=== SOURCE MATERIAL ===

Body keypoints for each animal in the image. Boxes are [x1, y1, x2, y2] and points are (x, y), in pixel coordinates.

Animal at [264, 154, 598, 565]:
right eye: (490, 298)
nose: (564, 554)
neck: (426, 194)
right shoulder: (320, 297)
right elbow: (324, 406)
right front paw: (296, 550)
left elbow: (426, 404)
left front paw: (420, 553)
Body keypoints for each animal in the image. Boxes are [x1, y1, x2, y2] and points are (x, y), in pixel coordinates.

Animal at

===
=== SOURCE MATERIAL ===

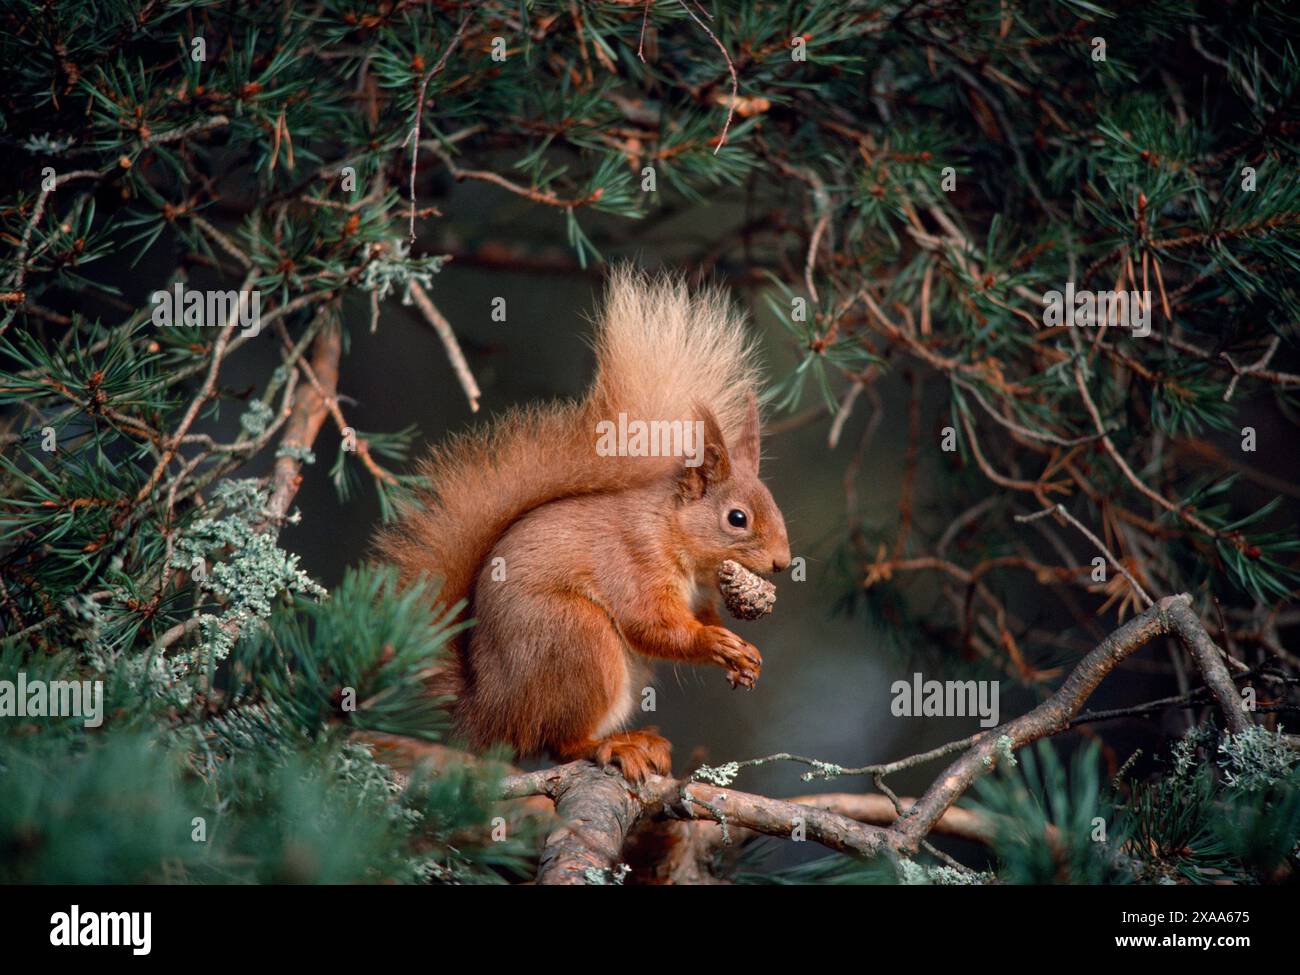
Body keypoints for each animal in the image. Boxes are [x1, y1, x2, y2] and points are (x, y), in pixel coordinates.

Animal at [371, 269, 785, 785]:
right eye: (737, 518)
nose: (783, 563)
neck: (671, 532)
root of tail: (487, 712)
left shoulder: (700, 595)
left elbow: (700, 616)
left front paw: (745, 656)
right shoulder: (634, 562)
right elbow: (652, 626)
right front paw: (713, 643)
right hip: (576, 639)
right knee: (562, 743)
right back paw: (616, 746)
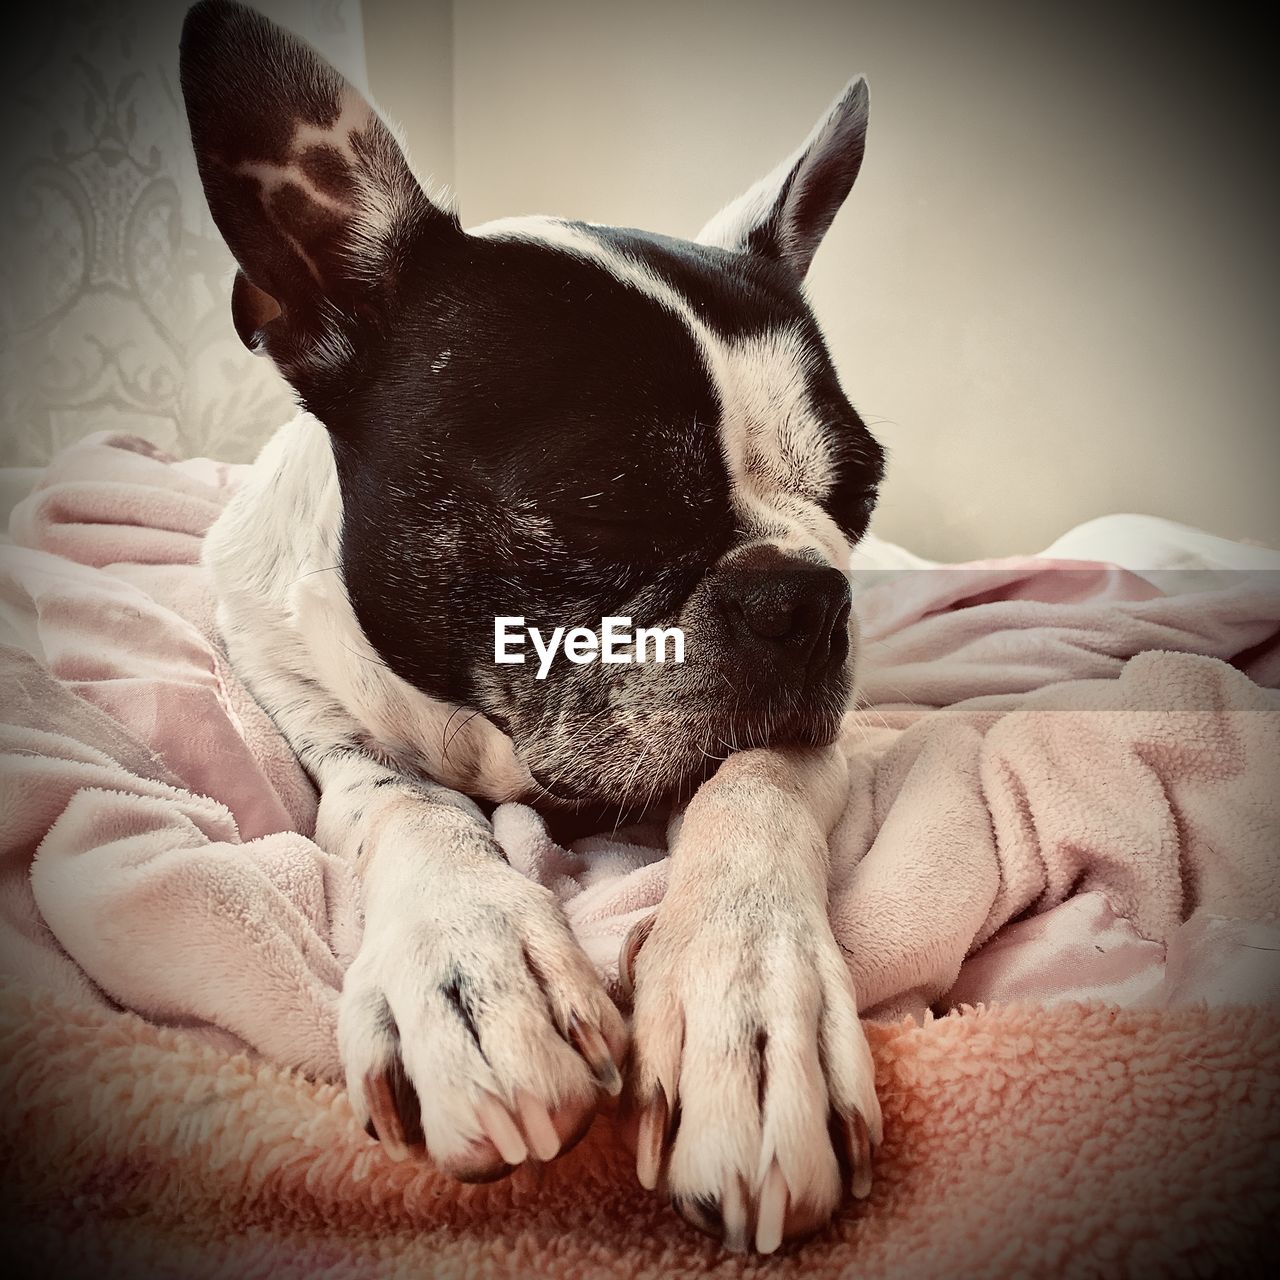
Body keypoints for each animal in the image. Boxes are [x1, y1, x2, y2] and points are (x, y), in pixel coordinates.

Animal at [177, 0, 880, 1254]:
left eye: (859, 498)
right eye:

===
=== SOURCE MATERIAL ===

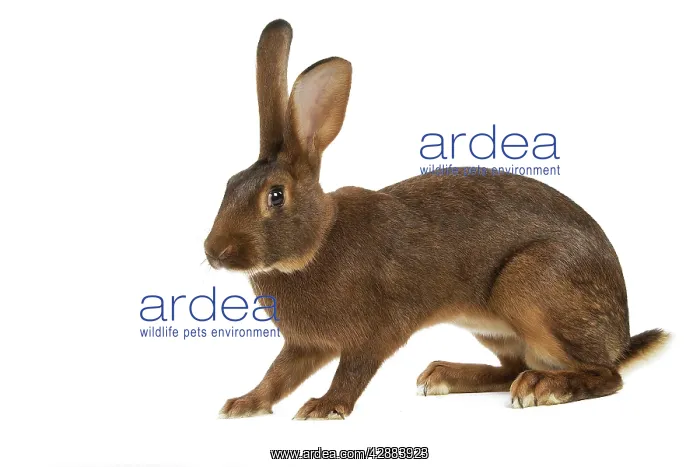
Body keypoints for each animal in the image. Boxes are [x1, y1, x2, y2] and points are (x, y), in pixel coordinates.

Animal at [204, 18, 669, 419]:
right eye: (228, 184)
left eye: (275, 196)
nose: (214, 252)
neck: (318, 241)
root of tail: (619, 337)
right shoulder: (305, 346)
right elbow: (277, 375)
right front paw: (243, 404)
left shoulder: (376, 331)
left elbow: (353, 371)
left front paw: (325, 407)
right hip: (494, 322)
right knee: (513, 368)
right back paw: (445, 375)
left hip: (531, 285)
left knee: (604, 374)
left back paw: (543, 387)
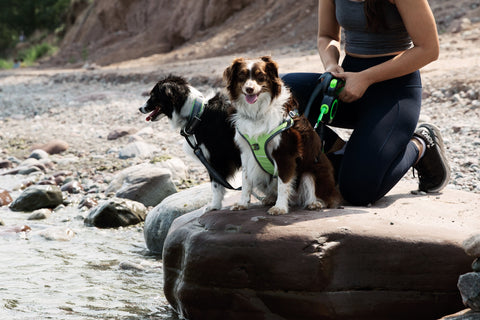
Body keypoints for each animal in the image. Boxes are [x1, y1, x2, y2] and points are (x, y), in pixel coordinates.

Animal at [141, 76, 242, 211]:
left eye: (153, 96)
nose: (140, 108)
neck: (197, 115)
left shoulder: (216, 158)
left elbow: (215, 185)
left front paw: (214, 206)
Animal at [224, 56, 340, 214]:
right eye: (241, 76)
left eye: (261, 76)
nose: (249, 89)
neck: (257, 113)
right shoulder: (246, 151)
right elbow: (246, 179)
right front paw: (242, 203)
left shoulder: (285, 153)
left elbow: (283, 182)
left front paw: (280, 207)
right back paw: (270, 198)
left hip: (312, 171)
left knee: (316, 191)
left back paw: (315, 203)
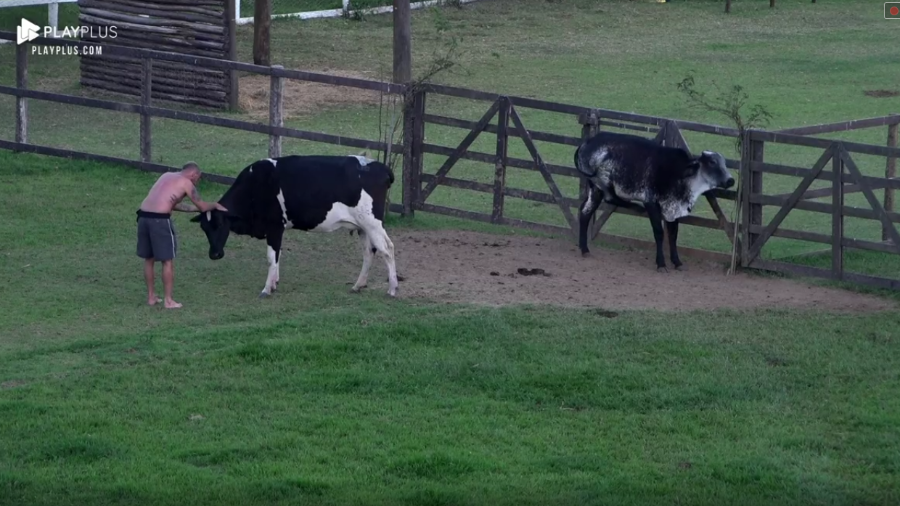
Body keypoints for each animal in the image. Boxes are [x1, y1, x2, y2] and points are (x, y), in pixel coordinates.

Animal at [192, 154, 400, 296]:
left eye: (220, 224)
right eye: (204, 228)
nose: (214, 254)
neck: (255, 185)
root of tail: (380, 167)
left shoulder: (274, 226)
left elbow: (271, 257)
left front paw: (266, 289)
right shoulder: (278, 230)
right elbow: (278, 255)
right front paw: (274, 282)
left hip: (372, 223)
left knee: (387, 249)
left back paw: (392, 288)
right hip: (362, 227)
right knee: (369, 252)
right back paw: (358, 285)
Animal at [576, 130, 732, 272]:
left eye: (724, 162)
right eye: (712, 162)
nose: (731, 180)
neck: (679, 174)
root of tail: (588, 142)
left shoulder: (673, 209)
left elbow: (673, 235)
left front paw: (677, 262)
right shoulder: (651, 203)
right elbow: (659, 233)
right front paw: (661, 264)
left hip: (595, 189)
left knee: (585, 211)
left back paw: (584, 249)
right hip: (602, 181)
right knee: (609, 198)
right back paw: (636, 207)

===

# WHAT YOU HAVE TO DO
Starting at the line above that holds "right shoulder: (305, 346)", repeat every line exactly down to and including the line that holds "right front paw: (274, 282)", then stop. Do not carry over any pictures.

# ANSWER TO THE EXERCISE
right shoulder: (305, 346)
right elbow: (277, 375)
right front paw: (243, 404)
left shoulder: (376, 331)
left elbow: (353, 371)
left front paw: (325, 407)
right hip: (494, 322)
right knee: (513, 368)
right back paw: (445, 375)
left hip: (531, 285)
left knee: (604, 374)
left back paw: (543, 387)
Body keypoints for each animal in the image. Boxes are [x1, y1, x2, y2] and points are (x, y), in pixel coordinates.

Animal at [141, 76, 242, 211]:
left eye: (153, 96)
nose: (140, 108)
neck: (197, 115)
left shoulder: (216, 158)
left elbow: (215, 185)
left front paw: (214, 206)
Animal at [224, 56, 340, 214]:
right eye: (241, 76)
left eye: (261, 76)
nose: (249, 89)
neck: (257, 113)
right shoulder: (246, 151)
right elbow: (246, 179)
right front paw: (242, 203)
left shoulder: (285, 153)
left elbow: (283, 182)
left front paw: (280, 207)
right back paw: (270, 198)
left hip: (312, 171)
left knee: (316, 191)
left back paw: (315, 203)
Body keypoints for each animal in the image. Boxes are [x1, y1, x2, y2] and points are (x, y), in pixel coordinates.

Animal at [192, 154, 400, 296]:
left eye: (220, 224)
right eye: (204, 228)
nose: (214, 254)
neck: (255, 185)
root of tail: (380, 167)
left shoulder: (274, 226)
left elbow: (271, 257)
left front paw: (266, 289)
right shoulder: (278, 230)
right elbow: (278, 255)
right front paw: (274, 282)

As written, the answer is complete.